Ho cambiato domanda, così per sorprendermi. La risposta mi ha difatti sorpreso. Non era rassicurante, era più vera. Era molto molto molto più vicina alla verità che dentro di me c’è, esiste, ma non ama farsi troppo evidente.

Il mio DNA è molto probabilmente segnato da questa verità, che non è lì per portarmi chissà dove. Questo è stato il tassello mancante e, ora che sono riuscita a inserirlo al suo giusto posto, sono tranquilla.

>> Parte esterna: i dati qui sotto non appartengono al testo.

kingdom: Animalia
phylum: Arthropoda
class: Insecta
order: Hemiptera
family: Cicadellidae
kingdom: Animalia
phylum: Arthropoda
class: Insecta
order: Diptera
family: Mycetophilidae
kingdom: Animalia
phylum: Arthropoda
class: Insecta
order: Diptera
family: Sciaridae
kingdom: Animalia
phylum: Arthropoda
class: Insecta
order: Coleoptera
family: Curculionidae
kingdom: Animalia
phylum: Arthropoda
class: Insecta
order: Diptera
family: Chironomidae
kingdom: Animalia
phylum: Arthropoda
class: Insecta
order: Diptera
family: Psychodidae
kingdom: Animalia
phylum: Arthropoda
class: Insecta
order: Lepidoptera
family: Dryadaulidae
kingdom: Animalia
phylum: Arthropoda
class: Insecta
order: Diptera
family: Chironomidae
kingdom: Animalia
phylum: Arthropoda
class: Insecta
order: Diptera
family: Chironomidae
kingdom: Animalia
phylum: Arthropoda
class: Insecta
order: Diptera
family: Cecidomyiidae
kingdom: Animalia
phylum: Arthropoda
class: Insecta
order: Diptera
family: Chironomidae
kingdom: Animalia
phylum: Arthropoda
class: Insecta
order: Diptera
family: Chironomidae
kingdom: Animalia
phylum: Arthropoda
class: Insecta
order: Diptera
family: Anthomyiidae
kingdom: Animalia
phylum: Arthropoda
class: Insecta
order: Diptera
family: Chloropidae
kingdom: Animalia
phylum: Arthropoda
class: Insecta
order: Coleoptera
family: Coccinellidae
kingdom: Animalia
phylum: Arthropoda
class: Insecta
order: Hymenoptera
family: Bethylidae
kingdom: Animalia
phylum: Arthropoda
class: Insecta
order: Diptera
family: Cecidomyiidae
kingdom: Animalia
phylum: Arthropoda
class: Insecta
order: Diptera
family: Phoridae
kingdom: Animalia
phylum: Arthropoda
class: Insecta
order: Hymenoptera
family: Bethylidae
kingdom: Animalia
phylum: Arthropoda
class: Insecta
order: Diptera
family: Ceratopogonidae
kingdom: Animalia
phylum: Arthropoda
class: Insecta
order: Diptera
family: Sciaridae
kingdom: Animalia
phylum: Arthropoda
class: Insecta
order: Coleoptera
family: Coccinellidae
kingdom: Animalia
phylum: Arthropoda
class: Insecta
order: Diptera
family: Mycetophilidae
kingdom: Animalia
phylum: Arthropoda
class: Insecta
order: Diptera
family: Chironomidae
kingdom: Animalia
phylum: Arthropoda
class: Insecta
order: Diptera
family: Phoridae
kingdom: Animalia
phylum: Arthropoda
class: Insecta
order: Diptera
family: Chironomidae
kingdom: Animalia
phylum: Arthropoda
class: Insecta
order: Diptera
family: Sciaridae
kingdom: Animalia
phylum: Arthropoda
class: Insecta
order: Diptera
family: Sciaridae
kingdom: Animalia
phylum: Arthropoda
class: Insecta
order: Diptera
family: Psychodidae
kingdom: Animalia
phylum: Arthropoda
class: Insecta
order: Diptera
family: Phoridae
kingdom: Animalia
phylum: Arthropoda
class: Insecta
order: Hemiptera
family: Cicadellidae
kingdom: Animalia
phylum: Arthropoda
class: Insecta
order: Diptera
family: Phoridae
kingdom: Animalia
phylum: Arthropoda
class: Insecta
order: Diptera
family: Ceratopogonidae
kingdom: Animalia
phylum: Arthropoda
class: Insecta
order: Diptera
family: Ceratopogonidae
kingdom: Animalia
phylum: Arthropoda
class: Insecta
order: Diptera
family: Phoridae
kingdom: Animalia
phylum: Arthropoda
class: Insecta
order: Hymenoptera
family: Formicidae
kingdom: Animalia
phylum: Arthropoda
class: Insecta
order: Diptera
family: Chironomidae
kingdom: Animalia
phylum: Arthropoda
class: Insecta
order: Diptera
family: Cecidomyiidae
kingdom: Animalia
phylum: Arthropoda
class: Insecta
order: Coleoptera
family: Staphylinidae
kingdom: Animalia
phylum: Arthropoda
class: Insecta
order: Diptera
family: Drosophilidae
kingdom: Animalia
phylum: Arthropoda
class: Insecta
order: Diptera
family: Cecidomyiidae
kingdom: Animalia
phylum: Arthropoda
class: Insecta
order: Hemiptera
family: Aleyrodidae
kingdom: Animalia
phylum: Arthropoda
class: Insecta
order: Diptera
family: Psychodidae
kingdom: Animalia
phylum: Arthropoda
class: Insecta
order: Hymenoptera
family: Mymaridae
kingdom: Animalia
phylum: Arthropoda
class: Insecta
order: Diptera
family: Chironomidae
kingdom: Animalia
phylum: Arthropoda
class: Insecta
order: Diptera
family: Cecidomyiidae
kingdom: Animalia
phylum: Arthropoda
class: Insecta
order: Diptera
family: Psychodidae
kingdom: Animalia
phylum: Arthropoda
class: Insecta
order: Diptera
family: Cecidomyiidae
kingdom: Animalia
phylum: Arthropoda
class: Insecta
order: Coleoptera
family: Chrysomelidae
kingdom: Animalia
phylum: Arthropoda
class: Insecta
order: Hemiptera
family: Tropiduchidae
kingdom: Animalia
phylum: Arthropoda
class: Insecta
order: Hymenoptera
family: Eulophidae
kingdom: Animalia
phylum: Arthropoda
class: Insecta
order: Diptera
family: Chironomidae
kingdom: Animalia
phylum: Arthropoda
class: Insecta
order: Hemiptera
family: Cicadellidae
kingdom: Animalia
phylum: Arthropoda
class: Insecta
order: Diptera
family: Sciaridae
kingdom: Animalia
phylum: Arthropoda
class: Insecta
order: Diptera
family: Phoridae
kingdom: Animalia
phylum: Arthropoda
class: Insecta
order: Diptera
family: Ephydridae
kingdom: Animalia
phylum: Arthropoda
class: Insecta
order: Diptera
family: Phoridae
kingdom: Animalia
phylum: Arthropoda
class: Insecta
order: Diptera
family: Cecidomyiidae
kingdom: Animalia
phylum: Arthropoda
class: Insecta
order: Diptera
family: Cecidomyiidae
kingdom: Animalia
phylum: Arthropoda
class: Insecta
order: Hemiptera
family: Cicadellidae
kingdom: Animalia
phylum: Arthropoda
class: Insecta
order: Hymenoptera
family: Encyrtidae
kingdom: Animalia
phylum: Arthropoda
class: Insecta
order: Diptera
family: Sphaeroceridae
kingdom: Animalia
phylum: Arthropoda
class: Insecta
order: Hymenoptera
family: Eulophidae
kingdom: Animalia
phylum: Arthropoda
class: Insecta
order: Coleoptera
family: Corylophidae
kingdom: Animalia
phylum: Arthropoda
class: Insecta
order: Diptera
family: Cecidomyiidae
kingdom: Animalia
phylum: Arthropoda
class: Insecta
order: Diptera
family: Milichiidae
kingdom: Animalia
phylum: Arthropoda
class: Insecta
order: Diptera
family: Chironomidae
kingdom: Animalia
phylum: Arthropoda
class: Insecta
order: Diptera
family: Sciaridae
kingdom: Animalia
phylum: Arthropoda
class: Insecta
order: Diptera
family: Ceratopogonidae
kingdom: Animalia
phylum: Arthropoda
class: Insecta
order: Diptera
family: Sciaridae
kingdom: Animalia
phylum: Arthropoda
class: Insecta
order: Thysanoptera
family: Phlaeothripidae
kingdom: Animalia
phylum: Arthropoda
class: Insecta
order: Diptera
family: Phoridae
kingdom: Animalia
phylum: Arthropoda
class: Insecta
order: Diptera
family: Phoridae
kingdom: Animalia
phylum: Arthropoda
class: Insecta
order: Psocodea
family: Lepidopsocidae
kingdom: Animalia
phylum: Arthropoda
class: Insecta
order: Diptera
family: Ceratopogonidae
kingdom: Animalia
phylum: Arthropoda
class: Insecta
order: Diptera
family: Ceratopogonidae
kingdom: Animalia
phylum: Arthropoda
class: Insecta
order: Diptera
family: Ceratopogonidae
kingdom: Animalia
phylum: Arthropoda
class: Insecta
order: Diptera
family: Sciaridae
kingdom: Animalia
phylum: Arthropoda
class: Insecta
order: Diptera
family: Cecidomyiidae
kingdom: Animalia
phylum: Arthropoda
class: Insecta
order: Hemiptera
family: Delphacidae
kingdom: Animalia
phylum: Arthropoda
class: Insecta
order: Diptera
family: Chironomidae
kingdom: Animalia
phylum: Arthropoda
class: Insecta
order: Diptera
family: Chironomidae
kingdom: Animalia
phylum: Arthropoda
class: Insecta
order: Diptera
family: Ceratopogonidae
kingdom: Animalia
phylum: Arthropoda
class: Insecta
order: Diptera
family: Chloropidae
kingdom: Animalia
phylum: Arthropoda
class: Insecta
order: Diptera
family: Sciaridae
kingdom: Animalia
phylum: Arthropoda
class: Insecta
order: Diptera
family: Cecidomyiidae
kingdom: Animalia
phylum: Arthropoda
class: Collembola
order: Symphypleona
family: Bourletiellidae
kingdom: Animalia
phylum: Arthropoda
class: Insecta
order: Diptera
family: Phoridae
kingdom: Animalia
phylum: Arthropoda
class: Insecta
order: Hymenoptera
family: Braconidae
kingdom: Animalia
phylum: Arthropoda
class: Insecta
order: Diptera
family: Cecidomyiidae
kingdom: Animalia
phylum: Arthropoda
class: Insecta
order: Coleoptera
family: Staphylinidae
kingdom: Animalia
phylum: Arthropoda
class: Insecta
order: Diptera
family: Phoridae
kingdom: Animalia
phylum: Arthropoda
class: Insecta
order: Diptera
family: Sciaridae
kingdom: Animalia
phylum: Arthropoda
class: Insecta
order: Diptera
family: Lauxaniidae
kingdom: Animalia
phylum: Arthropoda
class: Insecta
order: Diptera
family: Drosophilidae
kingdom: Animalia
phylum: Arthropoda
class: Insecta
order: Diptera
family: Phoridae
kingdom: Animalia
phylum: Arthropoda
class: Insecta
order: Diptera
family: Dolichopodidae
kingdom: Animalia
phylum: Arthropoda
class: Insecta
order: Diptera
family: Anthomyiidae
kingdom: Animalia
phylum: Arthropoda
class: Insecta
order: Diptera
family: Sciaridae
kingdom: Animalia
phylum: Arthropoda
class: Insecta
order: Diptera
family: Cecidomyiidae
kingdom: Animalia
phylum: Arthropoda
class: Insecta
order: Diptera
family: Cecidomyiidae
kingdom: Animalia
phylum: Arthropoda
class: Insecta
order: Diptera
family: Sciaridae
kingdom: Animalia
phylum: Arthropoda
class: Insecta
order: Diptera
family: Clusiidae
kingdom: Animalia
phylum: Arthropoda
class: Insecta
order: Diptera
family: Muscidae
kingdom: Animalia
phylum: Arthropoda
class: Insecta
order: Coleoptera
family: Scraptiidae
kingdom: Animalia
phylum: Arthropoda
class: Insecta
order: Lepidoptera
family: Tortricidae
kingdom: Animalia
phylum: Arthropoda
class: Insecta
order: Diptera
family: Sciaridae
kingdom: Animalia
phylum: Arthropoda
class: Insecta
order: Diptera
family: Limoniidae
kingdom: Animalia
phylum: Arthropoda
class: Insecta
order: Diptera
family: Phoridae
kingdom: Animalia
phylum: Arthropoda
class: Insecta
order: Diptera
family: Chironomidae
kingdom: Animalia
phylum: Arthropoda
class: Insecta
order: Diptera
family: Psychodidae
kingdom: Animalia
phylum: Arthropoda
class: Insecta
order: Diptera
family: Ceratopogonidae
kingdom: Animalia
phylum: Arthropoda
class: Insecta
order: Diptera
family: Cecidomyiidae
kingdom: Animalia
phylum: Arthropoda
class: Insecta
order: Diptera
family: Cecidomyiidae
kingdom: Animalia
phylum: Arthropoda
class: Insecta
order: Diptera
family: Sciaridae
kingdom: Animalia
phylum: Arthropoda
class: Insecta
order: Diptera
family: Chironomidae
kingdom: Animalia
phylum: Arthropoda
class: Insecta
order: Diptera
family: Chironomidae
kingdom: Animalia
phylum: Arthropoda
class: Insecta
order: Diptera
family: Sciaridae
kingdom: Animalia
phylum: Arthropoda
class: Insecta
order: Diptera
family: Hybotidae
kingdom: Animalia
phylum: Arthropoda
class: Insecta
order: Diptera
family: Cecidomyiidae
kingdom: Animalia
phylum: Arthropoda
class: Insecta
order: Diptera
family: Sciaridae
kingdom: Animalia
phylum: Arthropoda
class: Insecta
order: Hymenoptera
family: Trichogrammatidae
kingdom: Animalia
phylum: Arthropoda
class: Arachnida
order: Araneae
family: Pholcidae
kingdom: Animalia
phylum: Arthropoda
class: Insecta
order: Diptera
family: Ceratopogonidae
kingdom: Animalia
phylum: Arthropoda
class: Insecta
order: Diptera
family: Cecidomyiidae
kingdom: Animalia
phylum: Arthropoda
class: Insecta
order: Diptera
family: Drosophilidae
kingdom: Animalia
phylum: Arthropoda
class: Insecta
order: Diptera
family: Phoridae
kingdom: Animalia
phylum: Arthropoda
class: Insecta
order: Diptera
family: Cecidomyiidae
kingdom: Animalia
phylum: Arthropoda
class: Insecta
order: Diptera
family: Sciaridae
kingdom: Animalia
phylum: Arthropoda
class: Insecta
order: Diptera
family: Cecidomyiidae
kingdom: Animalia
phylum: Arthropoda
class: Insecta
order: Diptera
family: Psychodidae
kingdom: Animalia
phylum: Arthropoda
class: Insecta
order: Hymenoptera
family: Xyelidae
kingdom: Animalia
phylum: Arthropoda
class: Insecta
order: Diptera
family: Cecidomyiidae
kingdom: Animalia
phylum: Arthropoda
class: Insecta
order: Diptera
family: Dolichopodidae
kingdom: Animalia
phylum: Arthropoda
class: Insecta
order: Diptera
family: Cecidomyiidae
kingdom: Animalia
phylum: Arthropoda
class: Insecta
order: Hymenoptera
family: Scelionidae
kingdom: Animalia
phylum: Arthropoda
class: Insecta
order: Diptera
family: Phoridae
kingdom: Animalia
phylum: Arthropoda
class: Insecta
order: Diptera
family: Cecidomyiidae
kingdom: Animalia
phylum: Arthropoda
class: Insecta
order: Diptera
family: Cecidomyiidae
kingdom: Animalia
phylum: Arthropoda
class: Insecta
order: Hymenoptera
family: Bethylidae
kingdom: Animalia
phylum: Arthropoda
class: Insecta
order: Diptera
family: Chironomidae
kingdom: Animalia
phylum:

Non mi viene chiesto di portare questa mia umilissima verità fin sulle stelle, ma mi viene imposto di riconoscerla e di darle spazio.

L’ho fatto per quel che ho potuto. Se ora sono piuttosto rattristata è perché ho di nuovo (mi capita troppo spesso, lo so) frainteso: non mi è dovuto nulla, da nessuno e da  niente, se non quello che è. Ho riconosciuto questa mia piccola verità, le sto dando spazio, nel frattempo lei mi fa crescere. Stop.

Non so perché la mia parte bambina pensa che sono in credito di qualcosa da parte di qualcuno (della vita?) o da che-ne-so-io. Sono capricci che mi irritano. Devo trovare il modo di farle passare questa brutta abitudine.

Non sono qui per fare storie, sono qui per scriverle.